### Extracted records

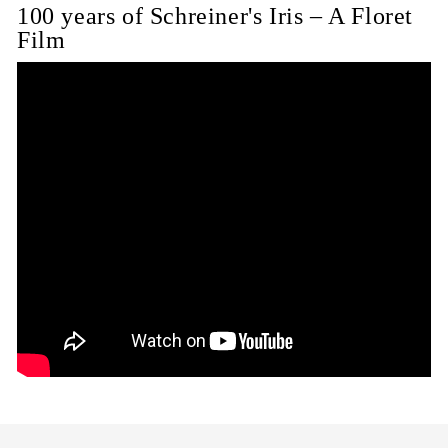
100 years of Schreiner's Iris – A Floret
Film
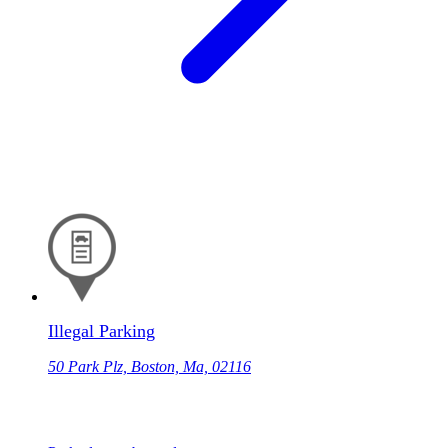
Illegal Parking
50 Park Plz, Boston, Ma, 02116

######
### Extracted records

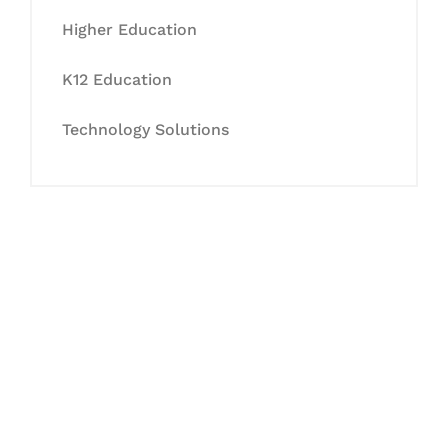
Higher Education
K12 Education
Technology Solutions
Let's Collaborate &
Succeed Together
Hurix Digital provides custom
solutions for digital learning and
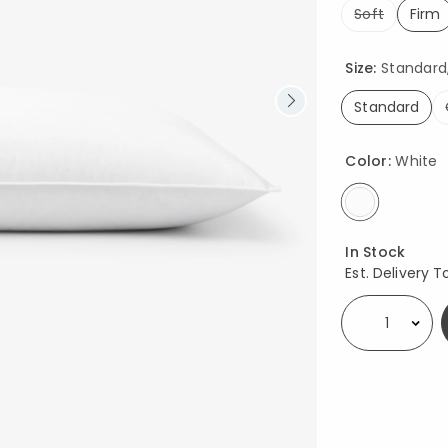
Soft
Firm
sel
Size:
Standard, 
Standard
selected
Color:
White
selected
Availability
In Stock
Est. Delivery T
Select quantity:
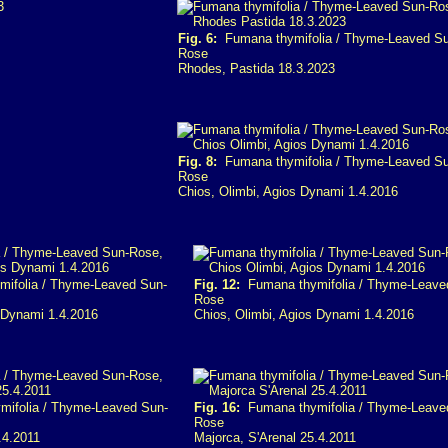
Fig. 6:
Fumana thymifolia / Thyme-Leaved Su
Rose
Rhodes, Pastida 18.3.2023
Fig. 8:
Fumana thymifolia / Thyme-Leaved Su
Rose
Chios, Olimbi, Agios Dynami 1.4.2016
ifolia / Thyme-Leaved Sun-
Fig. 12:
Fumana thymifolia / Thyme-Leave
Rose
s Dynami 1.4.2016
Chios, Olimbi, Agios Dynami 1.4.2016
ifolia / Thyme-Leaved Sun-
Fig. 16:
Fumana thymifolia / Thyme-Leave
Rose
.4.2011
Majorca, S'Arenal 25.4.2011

######

What needs to be done = Return the lines above from the one with "100 years of Schreiner's Iris – A Floret" through the one with "50 Park Plz, Boston, Ma, 02116", verbatim and nothing else. Omit every picture.

Task output =
100 years of Schreiner's Iris – A Floret
Film
Illegal Parking
50 Park Plz, Boston, Ma, 02116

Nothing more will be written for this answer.